1. Mix 100uL of your sample with 300uL of 1X buffer of your choice.

2. Vortex mixture and pipette it into a YM-100 spin filter.

3. Spin at 100g for ~30 minutes at 4°C. (Spinning at this low speed prevents the origami from being ripped apart)

4. Remove sample for centrifuge, leaving the machine at 4°C because we’ll be using it again in a moment. The spin filter should have only a few tens of microliters of your sample left in it, just enough to cover the filter. Remove the filter and get rid of any liquid in the tube below. Now reinsert your spin filter and add 200uL of 1X buffer, then pipette up and down just over the filter (five to six times) to recover any bound origami on the filter. Be very careful not to puncture the filter during this step. Finally, add another 200uL of buffer to your sample to bring the final volume to ~400uL.

5. Spin at 100g for ~30 minutes at 4°C.

6. Remove sample for centrifuge, leaving the machine at 4°C because we’ll be using it again in a moment. The spin filter should have only a few tens of microliters of your sample left in it, just enough to cover the filter. Remove the filter and get rid of any liquid in the tube below. Now reinsert your spin filter and add 200uL of 1X buffer, then pipette up and down just over the filter (five to six times) to recover any bound origami on the filter. Be very careful not to puncture the filter during this step. Finally, add another 200uL of buffer to your sample to bring the final volume to ~400uL.

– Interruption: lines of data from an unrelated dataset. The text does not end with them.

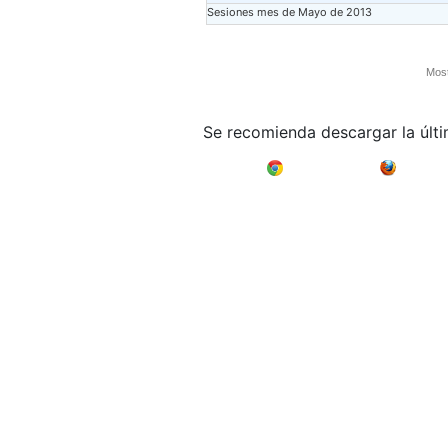
Sesiones mes de Mayo de 2013
Most
Se recomienda descargar la últ
Google Chrome
Mozilla F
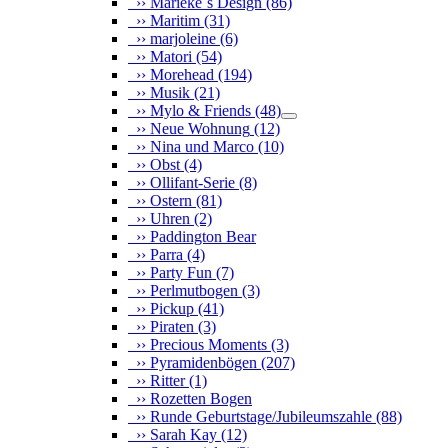
›› Marieke´s Design
(86)
›› Maritim
(31)
›› marjoleine
(6)
›› Matori
(54)
›› Morehead
(194)
›› Musik
(21)
›› Mylo & Friends
(48)
›› Neue Wohnung
(12)
›› Nina und Marco
(10)
›› Obst
(4)
›› Ollifant-Serie
(8)
›› Ostern
(81)
›› Uhren
(2)
›› Paddington Bear
›› Parra
(4)
›› Party Fun
(7)
›› Perlmutbogen
(3)
›› Pickup
(41)
›› Piraten
(3)
›› Precious Moments
(3)
›› Pyramidenbögen
(207)
›› Ritter
(1)
›› Rozetten Bogen
›› Runde Geburtstage/Jubileumszahle
(88)
›› Sarah Kay
(12)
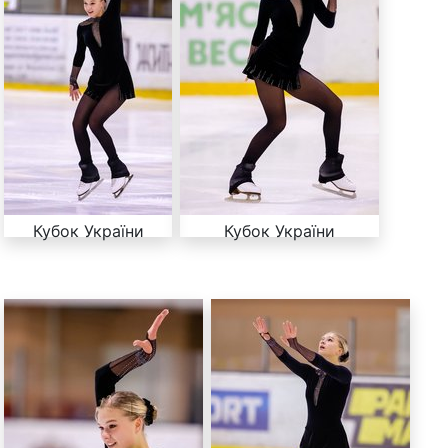
Кубок України
Кубок України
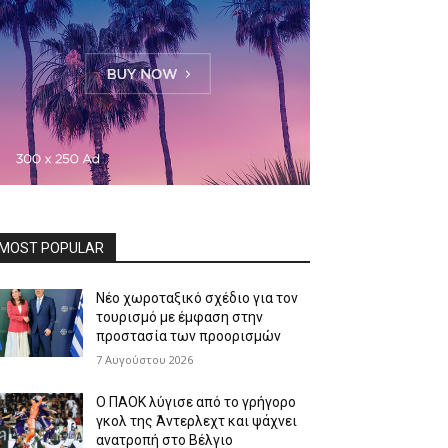
MOST POPULAR
Νέο χωροταξικό σχέδιο για τον
τουρισμό με έμφαση στην
προστασία των προορισμών
7 Αυγούστου 2026
Ο ΠΑΟΚ λύγισε από το γρήγορο
γκολ της Άντερλεχτ και ψάχνει
ανατροπή στο Βέλγιο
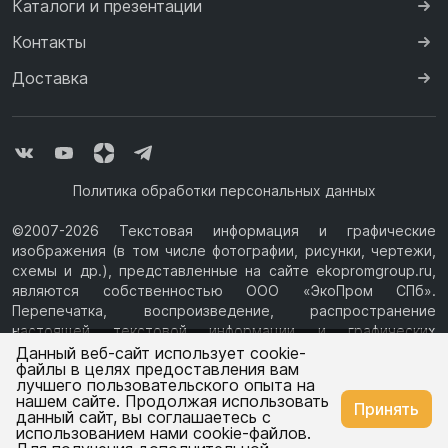
Каталоги и презентации
Контакты
Доставка
Политика обработки персональных данных
©2007-2026 Текстовая информация и графические
изображения (в том числе фотографии, рисунки, чертежи,
схемы и др.), представленные на сайте ekopromgroup.ru,
являются собственностью ООО «ЭкоПром СПб».
Перепечатка, воспроизведение, распространение
настоящей текстовой информации и графических
Ваш город —
Ростов-на-Дону
изображений с Сайта возможны только с письменного
Данный веб-сайт использует cookie-
файлы в целях предоставления вам
разрешения ООО «ЭкоПром СПб» (ИНН 7814376069, ОГРН
лучшего пользовательского опыта на
1077847433730, Юридический адрес: 194044, г. Санкт-
нашем сайте. Продолжая использовать
Изменить
Да, всё верно
Принять
Петербург, ул.Чугунная, д.14, литера М.) Информация на
данный сайт, вы соглашаетесь с
сайте ekopromgroup.ru не является публичной офертой.
использованием нами cookie-файлов.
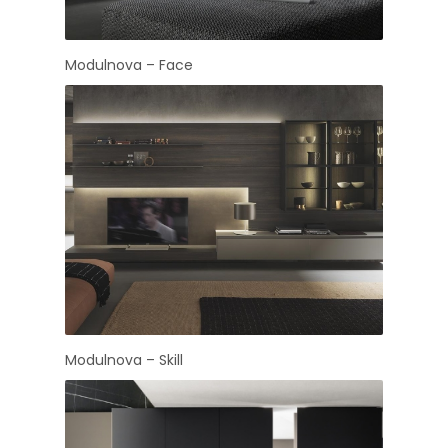
Modulnova – Face
Modulnova – Skill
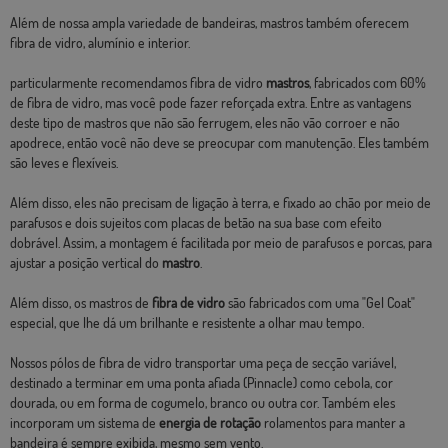
Além de nossa ampla variedade de bandeiras, mastros também oferecem
fibra de vidro, alumínio e interior.
particularmente recomendamos fibra de vidro
mastros
, fabricados com 60%
de fibra de vidro, mas você pode fazer reforçada extra. Entre as vantagens
deste tipo de mastros que não são ferrugem, eles não vão corroer e não
apodrece, então você não deve se preocupar com manutenção. Eles também
são leves e flexíveis.
Além disso, eles não precisam de ligação à terra, e fixado ao chão por meio de
parafusos e dois sujeitos com placas de betão na sua base com efeito
dobrável. Assim, a montagem é facilitada por meio de parafusos e porcas, para
ajustar a posição vertical do
mastro
.
Além disso, os mastros de
fibra de vidro
são fabricados com uma "Gel Coat"
especial, que lhe dá um brilhante e resistente a olhar mau tempo.
Nossos pólos de fibra de vidro transportar uma peça de secção variável,
destinado a terminar em uma ponta afiada (Pinnacle) como cebola, cor
dourada, ou em forma de cogumelo, branco ou outra cor. Também eles
incorporam um sistema de
energia de rotação
rolamentos para manter a
bandeira é sempre exibida, mesmo sem vento.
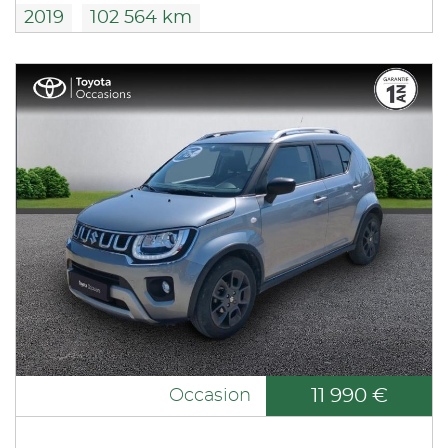
2019
102 564 km
11 990 €
Occasion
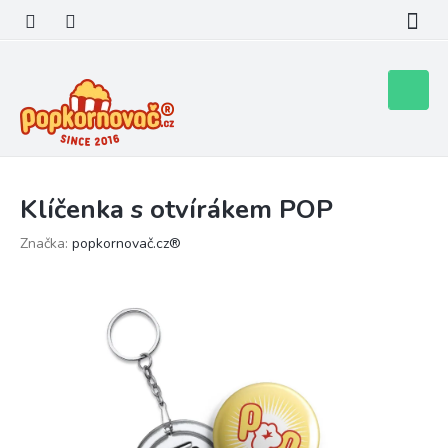
Přejít
na
obsah
Nákupní
košík
Klíčenka s otvírákem POP
Značka:
popkornovač.cz®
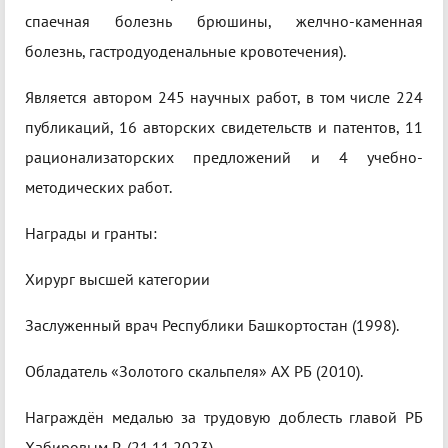
спаечная болезнь брюшины, желчно-каменная
болезнь, гастродуоденальные кровотечения).
Является автором 245 научных работ, в том числе 224
публикаций, 16 авторских свидетельств и патентов, 11
рационализаторских предложений и 4 учебно-
методических работ.
Награды и гранты:
Хирург высшей категории
Заслуженный врач Республики Башкортостан (1998).
Обладатель «Золотого скальпеля» АХ РБ (2010).
Награждён медалью за трудовую доблесть главой РБ
Хабировым Р. (21.11.2023).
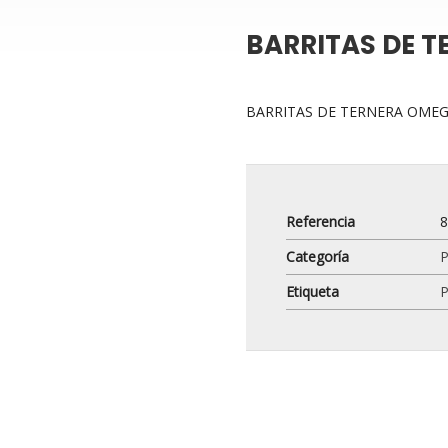
BARRITAS DE T
BARRITAS DE TERNERA OMEG
Referencia
Categoría
P
Etiqueta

7. Spin at 100g for ~30 minutes at 4°C.

8. Remove sample for centrifuge, leaving the machine at 4°C because we’ll be using it again in a moment. The spin filter should have only a few tens of microliters of your sample left in it, just enough to cover the filter. Remove the filter and get rid of any liquid in the tube below. Now reinsert your spin filter and add 200uL of 1X buffer, then pipette up and down just over the filter (five to six times) to recover any bound origami on the filter. Be very careful not to puncture the filter during this step. Finally, add another 200uL of buffer to your sample to bring the final volume to ~400uL.

9. Spin at 100g for ~20 minutes at 4°C. This should leave you with ~70-100uL of sample retained in the spin filter. Perform the above pipetting step again to recover as many origami as possible from the spin filter.

10. Remove the spin filter, and place it upside down in a fresh tube (being careful not to dump your sample on the ground!). You can now spin your sample in a microcentrifuge for 12 minutes to collect everything.


Paul W.K. Rothemund's additional notes

A similar spin protocol appears necessary for binding DNA origami to sticky patches on silicon. Without it, the staples seem to interfere in binding. This protocol was originally taken from Rob Barish's protocol for origami/ribbon constructs. I think that some parts of the protocol may not be necessary for regular origami. Notably, I'm not sure that pipetting up and down is necessary, except perhaps at the last step to maximize recovery. Similarly the use of a 4C centrifuge seems unnecessary, the centrifugation may go much faster at room temperature. If you use a different centrifuge or temperature, calibrate the passage of buffer through the filter before you try purifying any origami to get an idea of how much buffer is retained in the filter after a spin. Fewer spins will be required if a smaller excess of staples is used. You should be able to get away with 10X fewer staples than we typically use according to my standard origami protocol, easily. That is, a 5-10X stoichiometric excess of staples over scaffold is probably fine and will result in cleaner origami faster.